— Provided information —
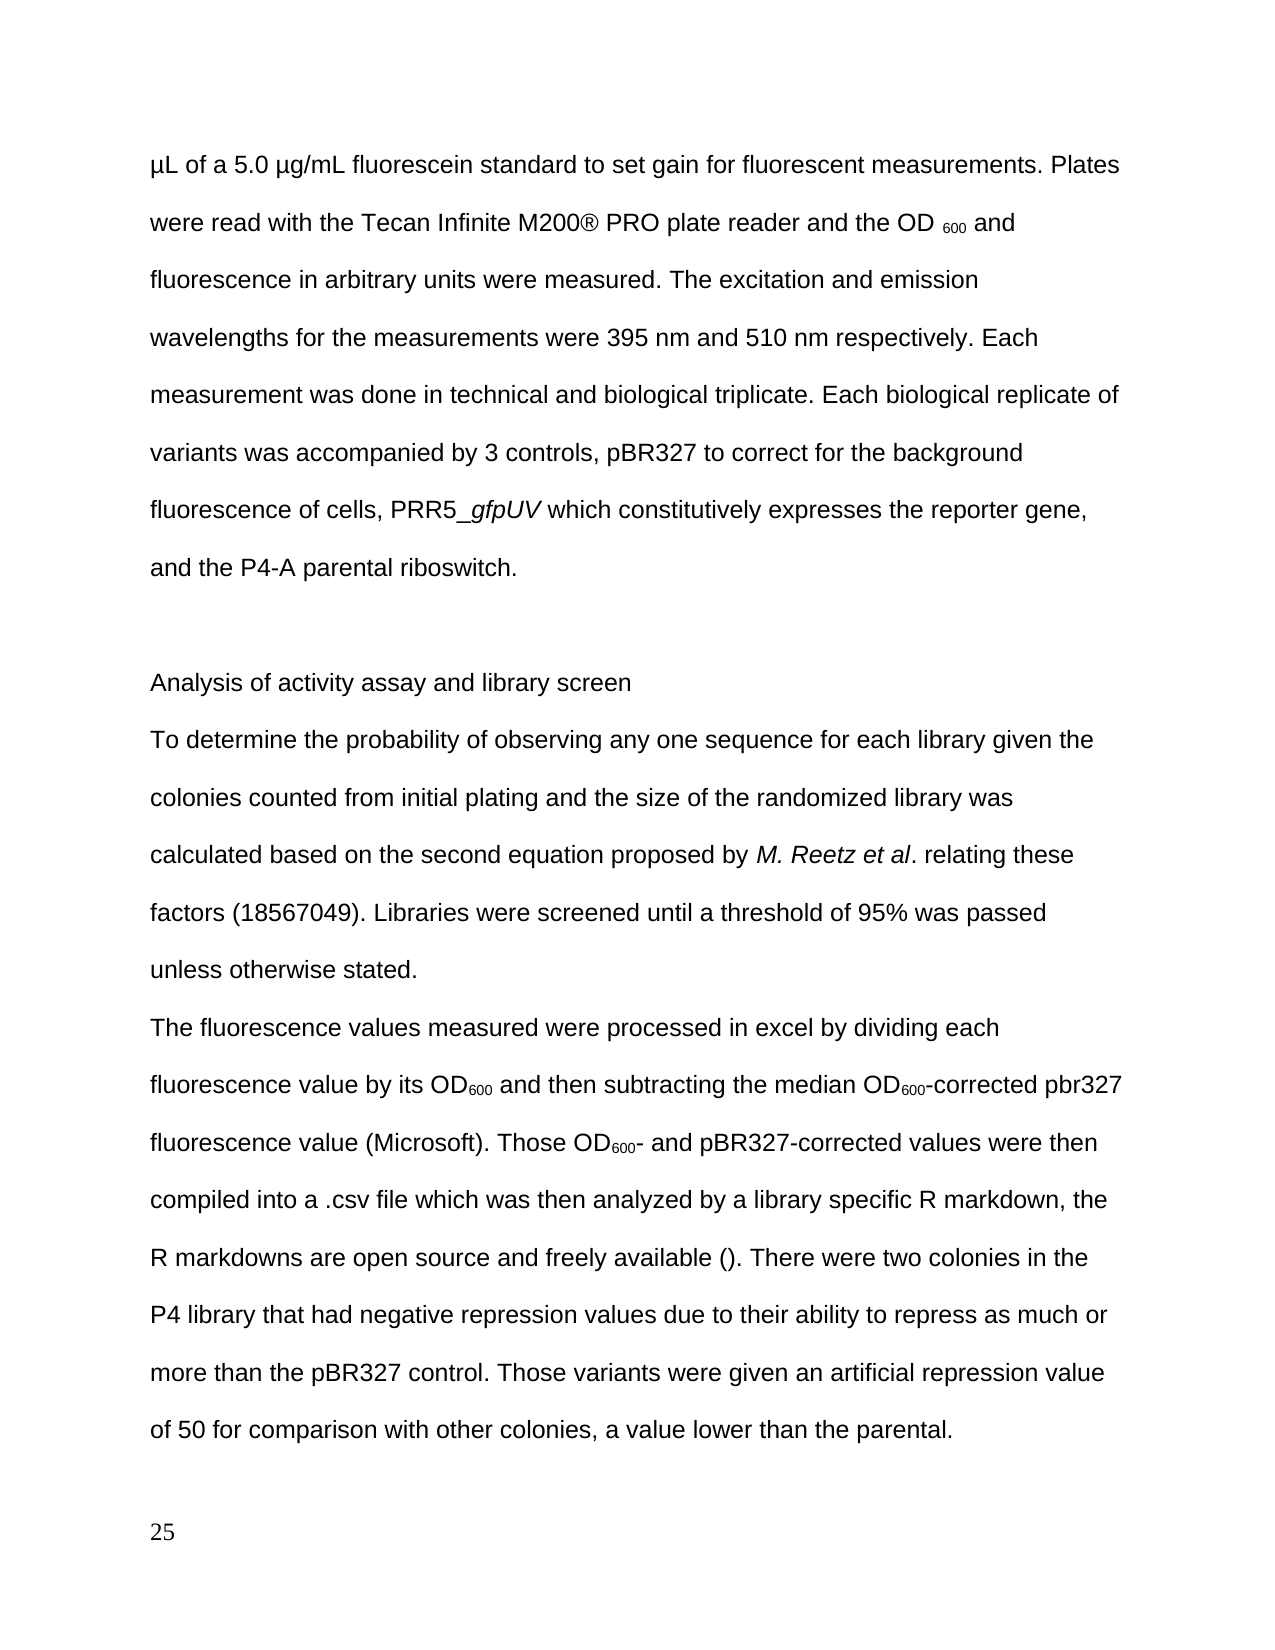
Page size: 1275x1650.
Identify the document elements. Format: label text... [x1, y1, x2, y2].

text Analysis of activity assay and library screen [150, 667, 1125, 696]
text To determine the probability of observing any one sequence for each library given the colonies counted from initial plating and the size of the randomized library was calculated based on the second equation proposed by M. Reetz et al. relating these factors (18567049). Libraries were screened until a threshold of 95% was passed unless otherwise stated. [150, 725, 1125, 984]
text The fluorescence values measured were processed in excel by dividing each fluorescence value by its OD600 and then subtracting the median OD600-corrected pbr327 fluorescence value (Microsoft). Those OD600- and pBR327-corrected values were then compiled into a .csv file which was then analyzed by a library specific R markdown, the R markdowns are open source and freely available (). There were two colonies in the P4 library that had negative repression values due to their ability to repress as much or more than the pBR327 control. Those variants were given an artificial repression value of 50 for comparison with other colonies, a value lower than the parental. [150, 1012, 1125, 1444]
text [150, 150, 1125, 581]
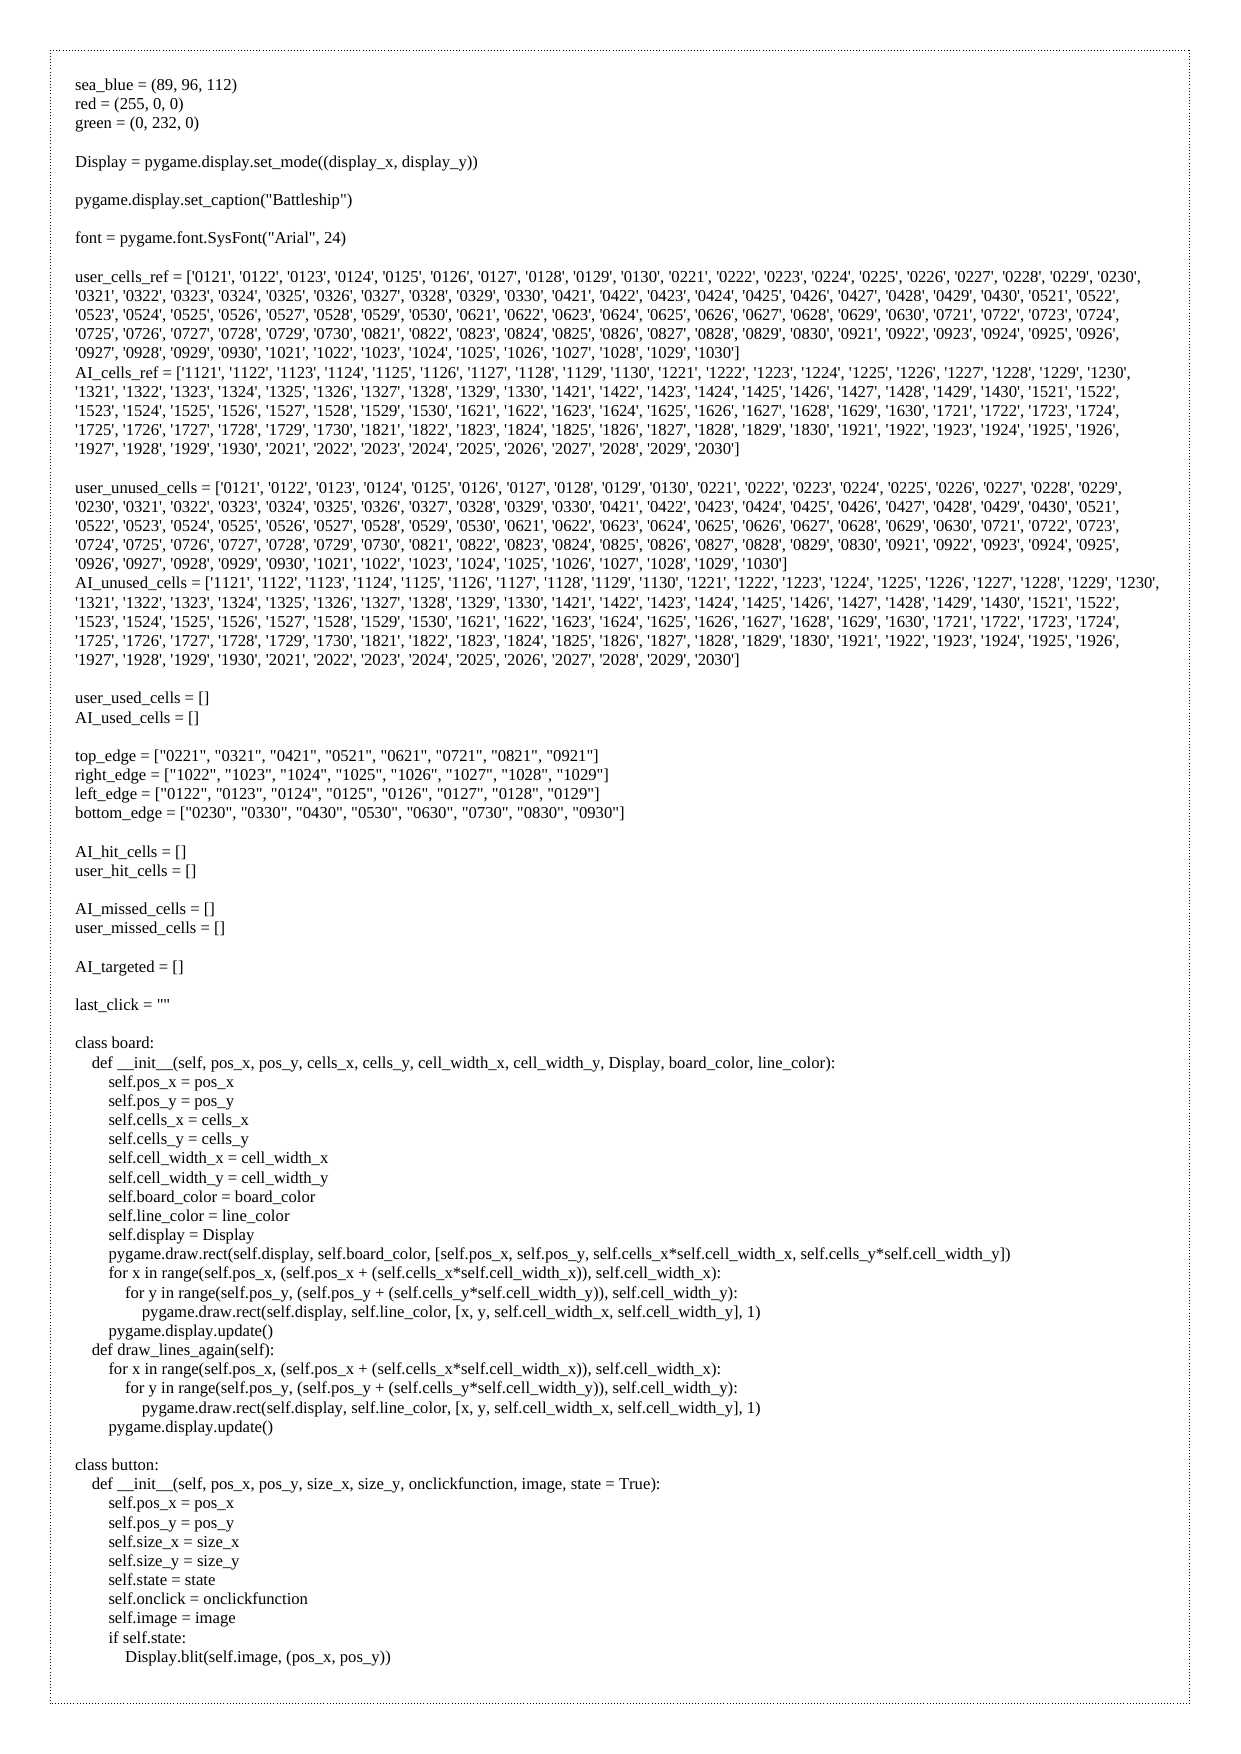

— Work required —
Reproduce the data verbatim. Do not carry any picture into the copy.

— Exercise response —
Page size: 1275x1650.
Identify the document elements. Format: label text... [x1, y1, x2, y2].

text Analysis of activity assay and library screen [150, 667, 1125, 696]
text To determine the probability of observing any one sequence for each library given the colonies counted from initial plating and the size of the randomized library was calculated based on the second equation proposed by M. Reetz et al. relating these factors (18567049). Libraries were screened until a threshold of 95% was passed unless otherwise stated. [150, 725, 1125, 984]
text The fluorescence values measured were processed in excel by dividing each fluorescence value by its OD600 and then subtracting the median OD600-corrected pbr327 fluorescence value (Microsoft). Those OD600- and pBR327-corrected values were then compiled into a .csv file which was then analyzed by a library specific R markdown, the R markdowns are open source and freely available (). There were two colonies in the P4 library that had negative repression values due to their ability to repress as much or more than the pBR327 control. Those variants were given an artificial repression value of 50 for comparison with other colonies, a value lower than the parental. [150, 1012, 1125, 1444]
text [150, 150, 1125, 581]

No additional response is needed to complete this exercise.